Over at Melody Maker, a detailed review concluded with an open verdict: “Last week they did a ‘blind date’ and played this on Roundtable1 without telling anyone who it was. I burst out laughing when the guy from Bucks Fizz said he thought it was Kate Bush – and passed out when they said he was right. The Roundtable panel slagged it mercilessly. It’s the weirdest damn record I’ve ever heard (this week anyway), a clanking chain-gang rhythm, tribal, primitive and relentless, and then in comes Kate’s fearsome twisted voice diving and swooping in different accents. ‘Bang goes another kanga on the bonnet of the van.’ To be honest it put the fear of God into me. Who can conjecture what was on her mind when she wrote it? – it could be a soundtrack for ‘The Chant Of Jimmie Blacksmith”, a protest song for aborigines, or any race driven from their own land by ‘civilization’. Maybe she just wanted to do a tortured update of Sun Arise. Among the nightmarish array of hoots and howls that explode around Kate in the jungle, Percy Edwards and Rolf Harris contribute their odd vocal acrobatics to the sounds of the animal kingdom. And the B-side is basically a dub version of the same disquieting episode. I’m not entirely sure, but I think Roundtable were wrong.”

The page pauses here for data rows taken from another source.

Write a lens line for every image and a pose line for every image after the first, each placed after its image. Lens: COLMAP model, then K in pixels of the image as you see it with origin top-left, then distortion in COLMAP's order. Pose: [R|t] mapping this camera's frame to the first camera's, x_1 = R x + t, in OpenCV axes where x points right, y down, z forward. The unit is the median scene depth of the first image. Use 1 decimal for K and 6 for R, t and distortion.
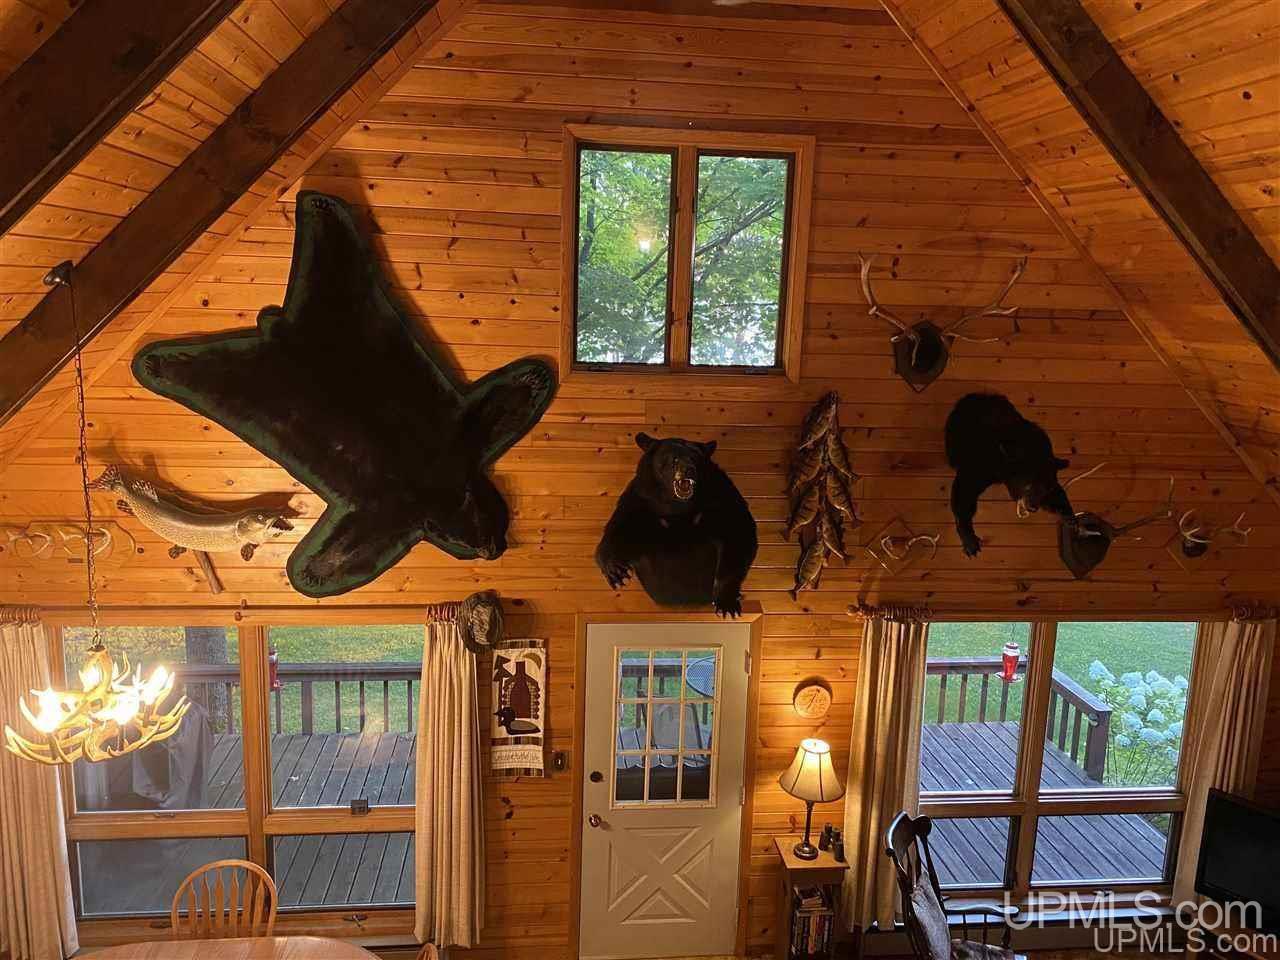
lens RADIAL K [[967.7, 0, 644.0], [0, 967.7, 474.1], [0, 0, 1]] dist [0.054577, -0.087144]
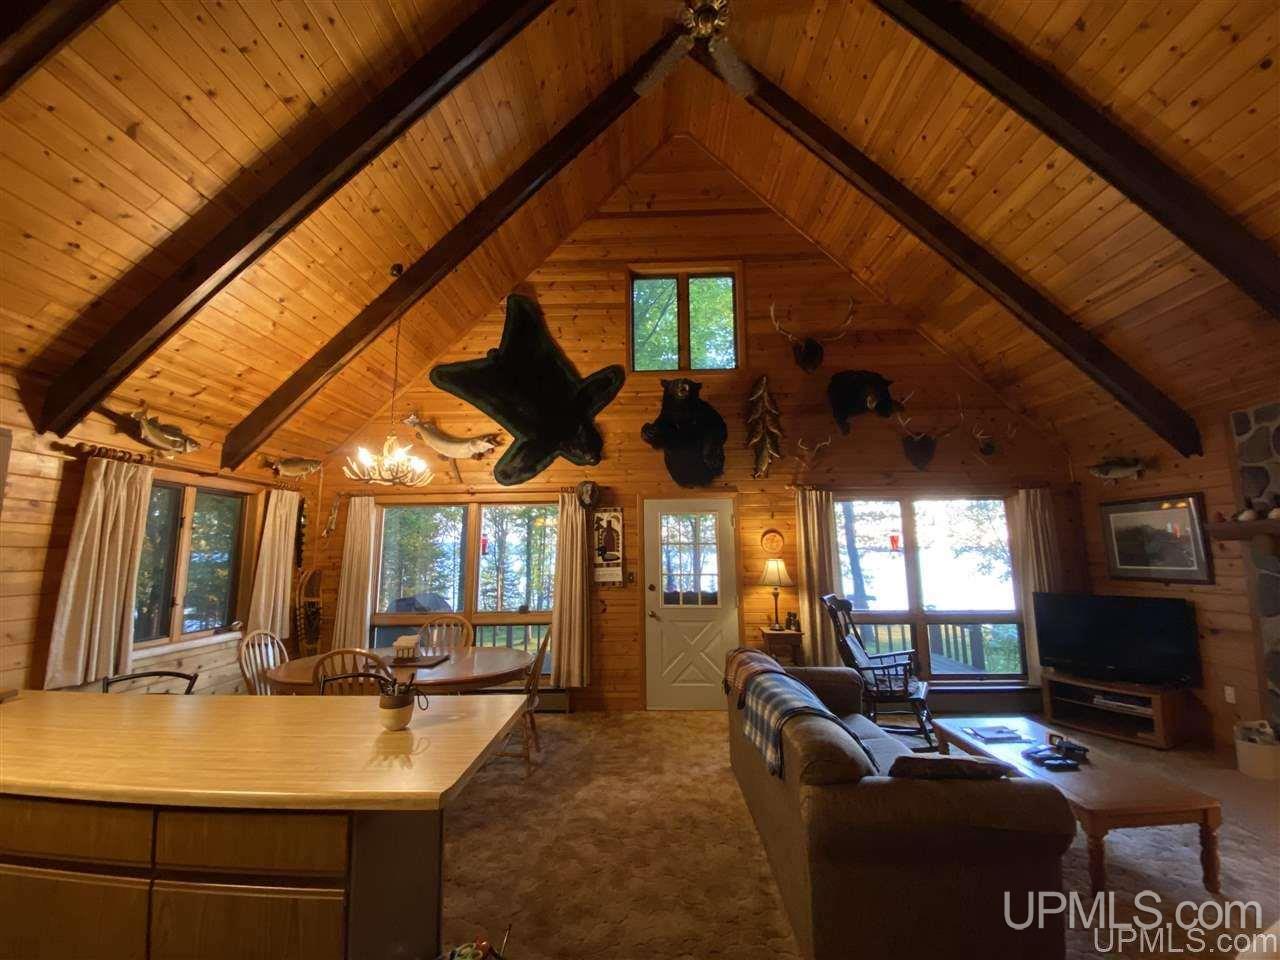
lens RADIAL K [[512.5, 0, 637.3], [0, 512.5, 477.5], [0, 0, 1]] dist [0.024108, -0.022811]
pose [[0.989967, -0.062475, -0.126737, 0.057968], [0.018678, 0.946931, -0.320895, 0.436765], [0.140059, 0.315308, 0.938597, 0.051611]]
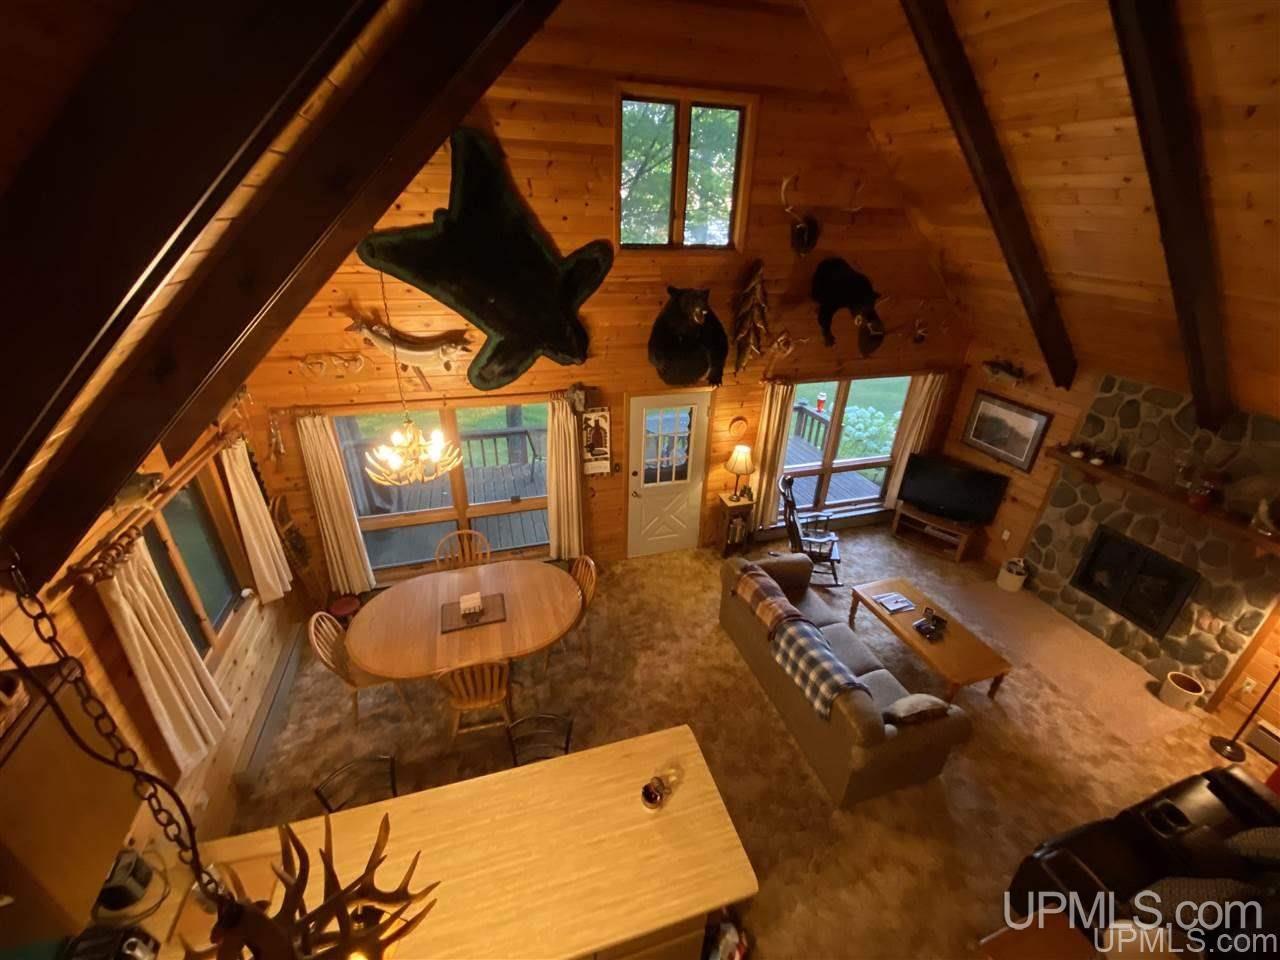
lens RADIAL K [[512.5, 0, 637.3], [0, 512.5, 477.5], [0, 0, 1]] dist [0.024108, -0.022811]
pose [[0.982256, -0.091972, 0.163445, -0.224239], [0.040830, 0.955463, 0.292274, 0.014139], [-0.183046, -0.280414, 0.942264, 0.015163]]
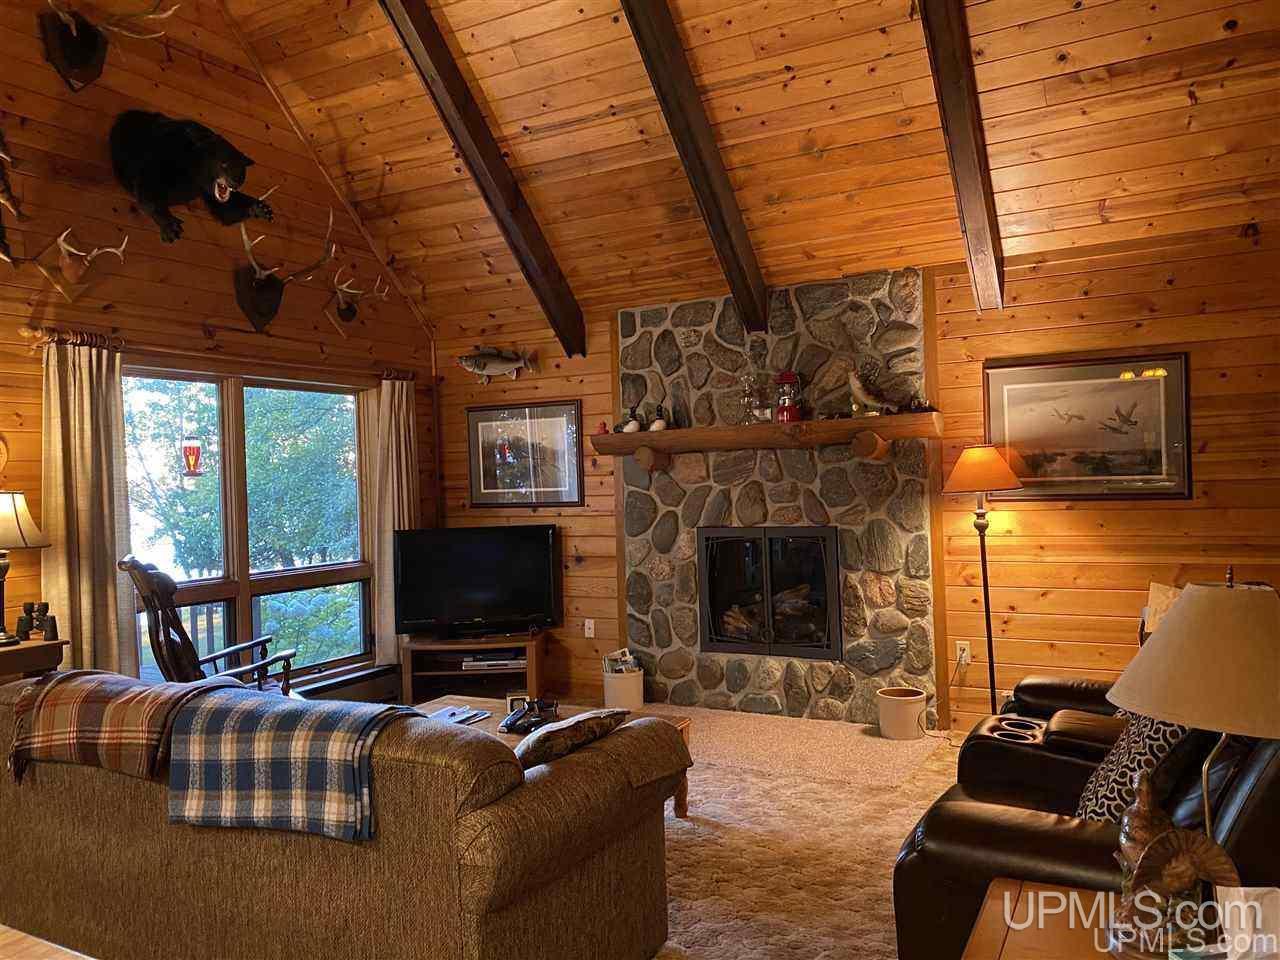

Crucially though, radio show presenters and producers didn’t think Roundtable were wrong, and The Dreaming received little airplay. It was a brave choice for a single from someone promoted as a mainstream artist. Whether it was Bush’s decision to release it immediately prior to her next album, with EMI again trusting her instincts on what was the right song to go with, or whether it was EMI’s choice, it didn’t pay off: the single climbed no higher than #48. Although fans’ loyalty to Bush would become very evident in the future, at this time and over the next few months it seemed her audience might have abandoned her during her lengthy period out of the charts.
1 ‘Roundtable’ was a review show on BBC Radio 1, launched in October 1970 which ran with occasional breaks for fifteen years. DJs (and later on, performers) offered their comments on the latest singles releases; Bush was a guest herself in August 1979. It was replaced by a similar show called ‘Singled Out’ in 1986.